The challenge does lead to another interesting question:
What is the most "defensible" architecture for an SI?
I would argue that it is the most "dispersed"/"stealthy" configuration. That would seem to imply that the most "natural" (unengineered) systems are those that would provide the greatest protection. There would be nanotech micro-SIs scattered all over the solar system being very careful to make all energy absorption & emissions look natural (e.g. heat from the gravitational collapse of Jupiter or a planet's molten core). Communications would have to be low-energy, directed and as white-noise-like as possible. It is clear that there is a trade-off between maximal intelligence and minimal detectability.

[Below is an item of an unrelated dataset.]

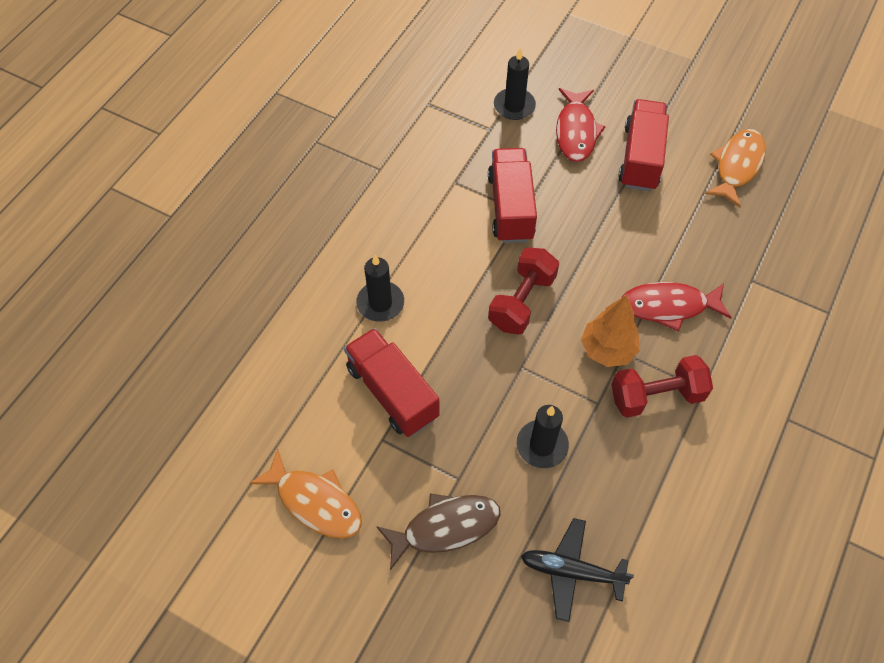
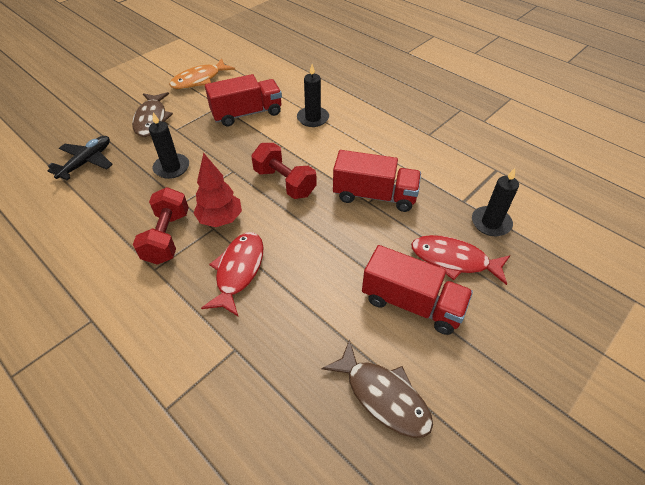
camera: 105 degrees right, 10 degrees down
(607, 350) = (220, 219): orange tree -> red tree
(737, 166) = (383, 396): orange fish -> brown fish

There must be an interesting divergence point in the development of SIs/ETCs where they decide to go the visible/stealth route. If you are "visible", you want to have available huge energy stores, massive seek-and-destroy capabilities, revenger-bots for may parsecs around your stars/worlds, etc. If you are "stealthy", you want to develop slowly, leaving things just as they would normally appear to an outside observer.